### Request 1
In the text below about keeping a husband happy, what can a wife send him from her phone while she is busy in the kitchen or cleaning?

### Text to read
Now apart from the kids, what about your husband? He wants to look forward to something when he's coming back home, he wants to see you on a saturday after doing the house chores or cleaning up, you've taken a bath, your smelling nice and looking good. You don't have to dress like your going out but wear something nice that he can look at and say Wow, this woman is still as beautiful as ever.
Truth is if you take your husband for granted you will loose him, emotionally, spiritually and most of the time physically. When you feel like you have to impress people that you work with, are they more important than your husband? I'm being honest here because sometimes we do these articles, we talk as women and it's as if we are castigating the men alone but this time I have to talk to the women because a lot of women have come with different issues, " I'm divorced, my husband is fighting me, he's seeing someone else". Most of the time I say oh that's not right, he shouldn't be cheating on you but the first thing I always ask is, what really happened? What has been going on? Have you been doing the things you are supposed to do as a wife? It is only when you know that you have done all you possibly can to please the man, emotionally, physically, and any other way, then you know that the man's problem is greed, but not for some women who feel that Monday to Friday is to dress well then saturday you look haggard, you spend half of the day cooking you don't even bother to take a bath, then you jump to cleaning for the remaining half of the day. If you have to do these things that day, when you are done with one, take a bath, smell and look good. I'm not saying go out of your way to wear heavy makeup and heavy jewelery, just look nice. It won't be a bad idea if one Saturday after cooking and cleaning you take a bath, smell nice, do something different with your hair, look good then your husband will ask you " honey are you going out?" and you just tell him that you are dressing up for him to be happy. If you do that for him once in a while, dress up nicely put a nice note beside him, whisper something sweet into his ears or if your busy in the kitchen or your cleaning, you have a phone, send him a text message just to remind him that you love him. That will instantly put a smile on his face even if it's just for two seconds, the fact that you can do that and you are in the same house would make him feel special. Some men would smile and reply your text while others will actually walk to kitchen and give you a hug or tease you asking if there's something you want and you'll both laugh it off. Make him feel special.

### Request 2
Return every line of the rows that contains the string "center".

### Data
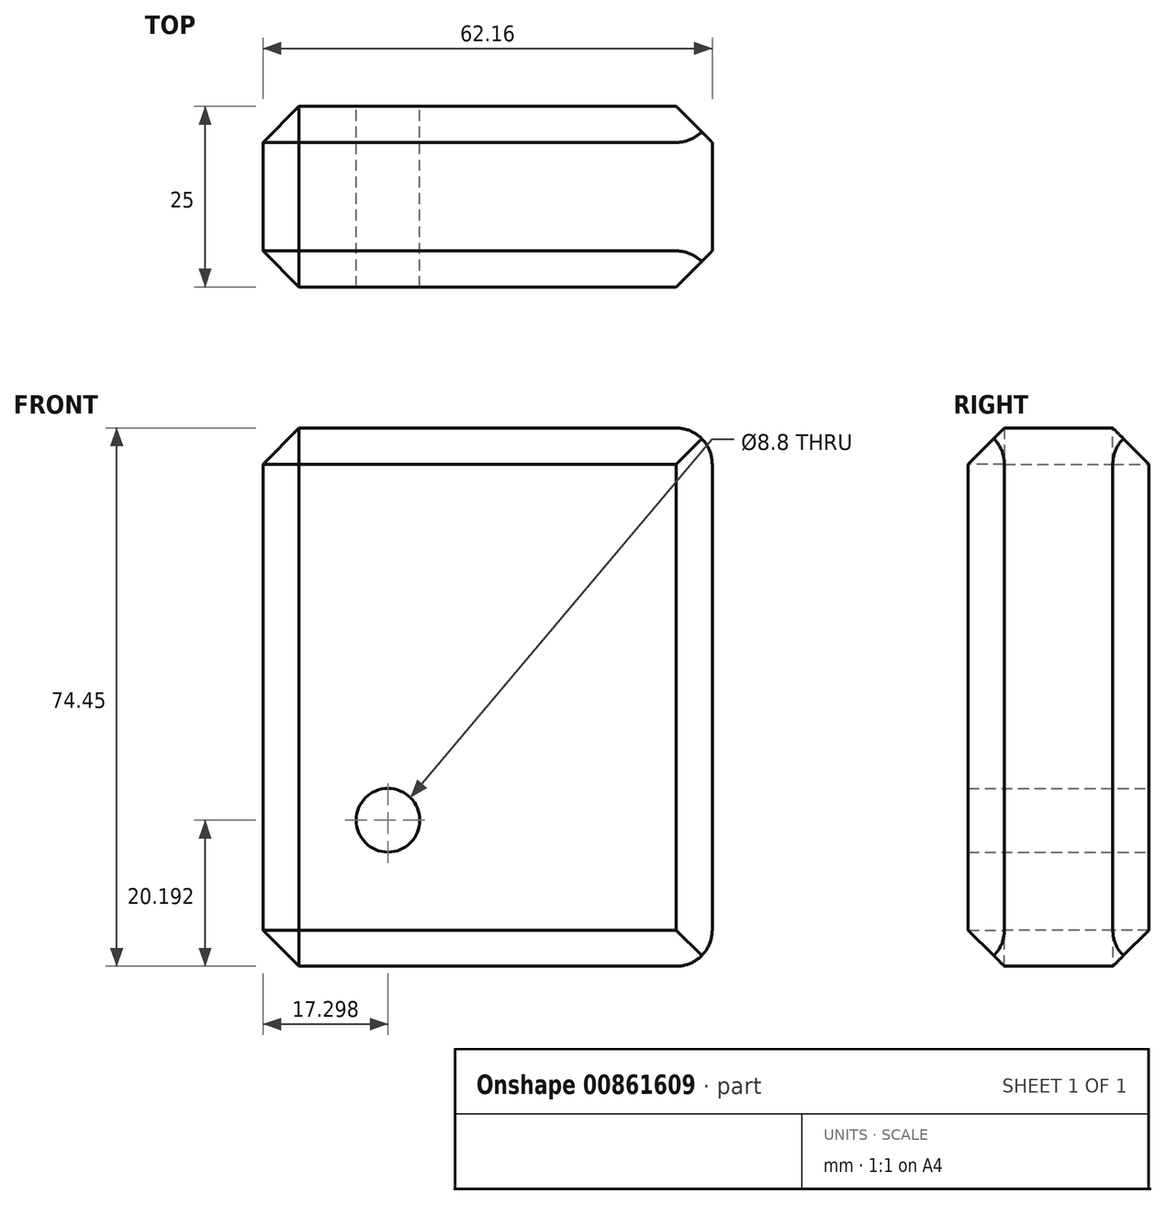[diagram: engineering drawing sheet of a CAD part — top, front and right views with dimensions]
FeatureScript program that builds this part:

--

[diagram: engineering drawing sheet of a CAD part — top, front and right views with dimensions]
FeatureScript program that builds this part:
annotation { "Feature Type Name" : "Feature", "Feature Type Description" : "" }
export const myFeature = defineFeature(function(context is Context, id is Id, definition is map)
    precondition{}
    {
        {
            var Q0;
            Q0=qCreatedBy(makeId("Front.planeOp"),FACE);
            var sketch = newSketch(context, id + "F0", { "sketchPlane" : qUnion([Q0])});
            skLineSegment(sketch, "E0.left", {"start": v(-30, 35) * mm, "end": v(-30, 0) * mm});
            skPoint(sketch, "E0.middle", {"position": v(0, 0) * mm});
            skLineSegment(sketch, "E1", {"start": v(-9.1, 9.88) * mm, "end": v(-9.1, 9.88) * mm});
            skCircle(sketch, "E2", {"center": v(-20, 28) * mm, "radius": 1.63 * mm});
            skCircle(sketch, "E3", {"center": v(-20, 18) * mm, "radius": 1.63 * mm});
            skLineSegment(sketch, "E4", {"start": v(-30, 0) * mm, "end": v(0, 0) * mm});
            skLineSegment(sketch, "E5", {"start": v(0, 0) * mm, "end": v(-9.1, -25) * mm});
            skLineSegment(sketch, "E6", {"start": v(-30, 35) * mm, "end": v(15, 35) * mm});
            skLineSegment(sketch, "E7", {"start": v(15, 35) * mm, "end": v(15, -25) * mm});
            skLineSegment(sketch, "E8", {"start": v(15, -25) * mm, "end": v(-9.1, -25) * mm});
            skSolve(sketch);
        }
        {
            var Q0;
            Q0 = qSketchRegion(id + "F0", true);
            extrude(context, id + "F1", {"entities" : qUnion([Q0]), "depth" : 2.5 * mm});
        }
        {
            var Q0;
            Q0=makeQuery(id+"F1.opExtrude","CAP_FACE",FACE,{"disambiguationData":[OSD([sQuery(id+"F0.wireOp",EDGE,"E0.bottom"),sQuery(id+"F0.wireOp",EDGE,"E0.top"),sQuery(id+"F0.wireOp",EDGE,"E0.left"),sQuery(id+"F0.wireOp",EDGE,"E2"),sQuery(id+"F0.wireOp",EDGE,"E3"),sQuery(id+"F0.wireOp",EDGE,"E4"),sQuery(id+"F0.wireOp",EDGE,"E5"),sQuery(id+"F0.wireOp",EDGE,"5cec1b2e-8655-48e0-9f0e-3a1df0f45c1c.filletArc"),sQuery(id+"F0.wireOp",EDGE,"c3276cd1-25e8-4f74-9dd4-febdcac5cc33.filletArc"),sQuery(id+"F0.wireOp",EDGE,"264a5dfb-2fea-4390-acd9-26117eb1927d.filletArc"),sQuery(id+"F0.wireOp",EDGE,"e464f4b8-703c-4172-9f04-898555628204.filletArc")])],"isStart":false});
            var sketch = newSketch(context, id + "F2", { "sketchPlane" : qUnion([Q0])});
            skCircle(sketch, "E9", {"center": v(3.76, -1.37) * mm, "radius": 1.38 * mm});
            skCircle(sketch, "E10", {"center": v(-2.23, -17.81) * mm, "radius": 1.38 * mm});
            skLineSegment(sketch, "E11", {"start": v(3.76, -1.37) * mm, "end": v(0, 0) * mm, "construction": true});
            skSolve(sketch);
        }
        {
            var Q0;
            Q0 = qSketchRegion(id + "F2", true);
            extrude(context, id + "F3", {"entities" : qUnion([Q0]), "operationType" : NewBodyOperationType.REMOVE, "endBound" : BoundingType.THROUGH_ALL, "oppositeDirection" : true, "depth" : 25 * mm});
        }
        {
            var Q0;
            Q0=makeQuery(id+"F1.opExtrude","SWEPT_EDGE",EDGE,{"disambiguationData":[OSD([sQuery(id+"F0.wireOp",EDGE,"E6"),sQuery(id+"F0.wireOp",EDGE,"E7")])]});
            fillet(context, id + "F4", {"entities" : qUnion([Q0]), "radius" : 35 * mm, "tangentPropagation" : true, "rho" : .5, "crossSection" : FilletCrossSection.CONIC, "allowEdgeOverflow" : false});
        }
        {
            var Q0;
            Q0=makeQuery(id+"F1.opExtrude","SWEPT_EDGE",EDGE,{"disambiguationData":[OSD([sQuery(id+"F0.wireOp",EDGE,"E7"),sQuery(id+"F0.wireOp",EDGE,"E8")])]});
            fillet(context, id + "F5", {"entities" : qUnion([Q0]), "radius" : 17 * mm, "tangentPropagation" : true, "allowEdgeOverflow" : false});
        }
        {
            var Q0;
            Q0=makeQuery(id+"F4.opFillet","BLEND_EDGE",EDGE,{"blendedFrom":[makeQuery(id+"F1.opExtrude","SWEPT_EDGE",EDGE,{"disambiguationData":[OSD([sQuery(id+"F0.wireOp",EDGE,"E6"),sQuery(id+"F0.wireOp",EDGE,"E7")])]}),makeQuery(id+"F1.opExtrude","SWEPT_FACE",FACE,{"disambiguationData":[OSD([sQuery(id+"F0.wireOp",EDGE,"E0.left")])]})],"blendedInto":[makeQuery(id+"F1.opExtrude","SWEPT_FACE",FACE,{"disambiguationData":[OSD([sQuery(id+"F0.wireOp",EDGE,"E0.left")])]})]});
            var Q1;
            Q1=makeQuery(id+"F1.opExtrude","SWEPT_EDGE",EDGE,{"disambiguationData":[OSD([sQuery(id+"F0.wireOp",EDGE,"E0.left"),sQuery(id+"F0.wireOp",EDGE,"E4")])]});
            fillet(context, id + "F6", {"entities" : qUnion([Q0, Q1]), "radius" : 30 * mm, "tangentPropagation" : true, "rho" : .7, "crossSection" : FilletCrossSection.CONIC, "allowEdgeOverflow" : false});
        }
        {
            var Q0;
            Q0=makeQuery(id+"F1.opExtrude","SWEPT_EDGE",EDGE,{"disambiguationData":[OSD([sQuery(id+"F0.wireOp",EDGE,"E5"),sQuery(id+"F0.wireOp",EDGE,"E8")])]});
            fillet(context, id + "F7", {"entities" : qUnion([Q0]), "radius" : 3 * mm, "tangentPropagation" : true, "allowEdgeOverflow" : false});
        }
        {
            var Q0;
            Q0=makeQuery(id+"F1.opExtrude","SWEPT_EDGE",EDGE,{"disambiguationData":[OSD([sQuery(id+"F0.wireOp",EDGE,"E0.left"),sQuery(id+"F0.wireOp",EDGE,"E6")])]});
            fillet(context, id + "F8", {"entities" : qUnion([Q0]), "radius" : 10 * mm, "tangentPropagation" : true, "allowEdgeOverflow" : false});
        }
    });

### Result 1
A text message reminding him that she loves him.

### Result 2
            skCircle(sketch, "E2", {"center": v(-20, 28) * mm, "radius": 1.63 * mm});
            skCircle(sketch, "E3", {"center": v(-20, 18) * mm, "radius": 1.63 * mm});
            skCircle(sketch, "E9", {"center": v(3.76, -1.37) * mm, "radius": 1.38 * mm});
            skCircle(sketch, "E10", {"center": v(-2.23, -17.81) * mm, "radius": 1.38 * mm});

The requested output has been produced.